* **SUPPLIED MATERIAL**:
════

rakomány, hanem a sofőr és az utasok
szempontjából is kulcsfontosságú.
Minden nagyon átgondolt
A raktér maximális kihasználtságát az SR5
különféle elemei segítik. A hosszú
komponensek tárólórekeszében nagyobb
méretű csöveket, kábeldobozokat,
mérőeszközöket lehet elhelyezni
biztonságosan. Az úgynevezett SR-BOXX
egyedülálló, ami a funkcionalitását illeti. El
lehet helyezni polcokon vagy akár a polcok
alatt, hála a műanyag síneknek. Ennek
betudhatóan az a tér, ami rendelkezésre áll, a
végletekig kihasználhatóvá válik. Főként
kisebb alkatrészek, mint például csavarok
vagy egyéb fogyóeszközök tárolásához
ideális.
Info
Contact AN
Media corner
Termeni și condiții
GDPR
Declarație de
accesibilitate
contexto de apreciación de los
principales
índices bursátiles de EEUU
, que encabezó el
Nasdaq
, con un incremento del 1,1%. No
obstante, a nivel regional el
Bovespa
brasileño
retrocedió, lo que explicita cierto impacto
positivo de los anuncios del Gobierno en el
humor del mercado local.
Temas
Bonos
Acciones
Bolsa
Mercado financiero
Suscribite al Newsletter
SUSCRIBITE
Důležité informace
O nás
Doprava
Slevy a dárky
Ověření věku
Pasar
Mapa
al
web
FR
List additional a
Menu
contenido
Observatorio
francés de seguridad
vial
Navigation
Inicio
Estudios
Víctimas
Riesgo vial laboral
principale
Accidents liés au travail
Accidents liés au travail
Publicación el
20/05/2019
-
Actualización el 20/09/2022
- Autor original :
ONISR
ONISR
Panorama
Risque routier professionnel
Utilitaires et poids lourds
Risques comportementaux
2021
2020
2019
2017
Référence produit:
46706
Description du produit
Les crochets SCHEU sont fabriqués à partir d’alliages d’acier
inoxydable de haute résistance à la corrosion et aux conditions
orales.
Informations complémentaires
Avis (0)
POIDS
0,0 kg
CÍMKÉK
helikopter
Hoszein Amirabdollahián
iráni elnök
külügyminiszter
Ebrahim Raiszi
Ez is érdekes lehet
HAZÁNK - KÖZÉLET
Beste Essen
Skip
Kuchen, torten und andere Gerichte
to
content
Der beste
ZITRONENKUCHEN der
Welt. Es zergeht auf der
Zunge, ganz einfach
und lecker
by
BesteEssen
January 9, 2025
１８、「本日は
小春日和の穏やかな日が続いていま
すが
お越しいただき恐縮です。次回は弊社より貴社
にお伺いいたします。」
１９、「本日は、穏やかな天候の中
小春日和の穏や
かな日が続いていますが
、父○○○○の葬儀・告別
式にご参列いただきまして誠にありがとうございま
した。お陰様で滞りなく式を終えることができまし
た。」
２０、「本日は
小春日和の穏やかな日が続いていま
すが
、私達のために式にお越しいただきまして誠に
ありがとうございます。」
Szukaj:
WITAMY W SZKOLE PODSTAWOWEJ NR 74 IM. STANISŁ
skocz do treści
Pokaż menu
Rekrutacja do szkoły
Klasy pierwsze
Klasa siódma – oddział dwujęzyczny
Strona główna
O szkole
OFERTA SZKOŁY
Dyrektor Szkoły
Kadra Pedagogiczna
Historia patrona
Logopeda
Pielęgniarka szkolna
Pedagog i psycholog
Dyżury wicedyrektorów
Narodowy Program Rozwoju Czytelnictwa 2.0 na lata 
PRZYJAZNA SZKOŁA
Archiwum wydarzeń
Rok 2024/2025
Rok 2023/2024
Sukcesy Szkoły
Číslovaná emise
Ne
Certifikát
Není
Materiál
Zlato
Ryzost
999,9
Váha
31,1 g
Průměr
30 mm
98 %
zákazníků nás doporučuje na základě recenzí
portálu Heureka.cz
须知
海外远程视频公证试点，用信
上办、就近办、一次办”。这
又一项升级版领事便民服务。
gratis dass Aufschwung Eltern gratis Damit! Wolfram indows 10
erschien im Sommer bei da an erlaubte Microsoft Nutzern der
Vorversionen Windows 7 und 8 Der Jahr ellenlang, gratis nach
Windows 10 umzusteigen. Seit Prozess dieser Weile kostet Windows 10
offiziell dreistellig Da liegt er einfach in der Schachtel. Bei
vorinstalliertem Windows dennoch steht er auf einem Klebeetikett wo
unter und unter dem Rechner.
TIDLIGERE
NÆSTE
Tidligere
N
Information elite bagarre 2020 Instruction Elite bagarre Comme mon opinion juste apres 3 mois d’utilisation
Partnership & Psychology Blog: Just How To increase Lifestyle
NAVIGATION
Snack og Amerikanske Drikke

════

* **AIM OF THE EXERCISE**: Scan the data above for the word "lehet", then copy every line that holds it.

* **ANSWER TO THE EXERCISE**:
mérőeszközöket lehet elhelyezni
lehet helyezni polcokon vagy akár a polcok
Ez is érdekes lehet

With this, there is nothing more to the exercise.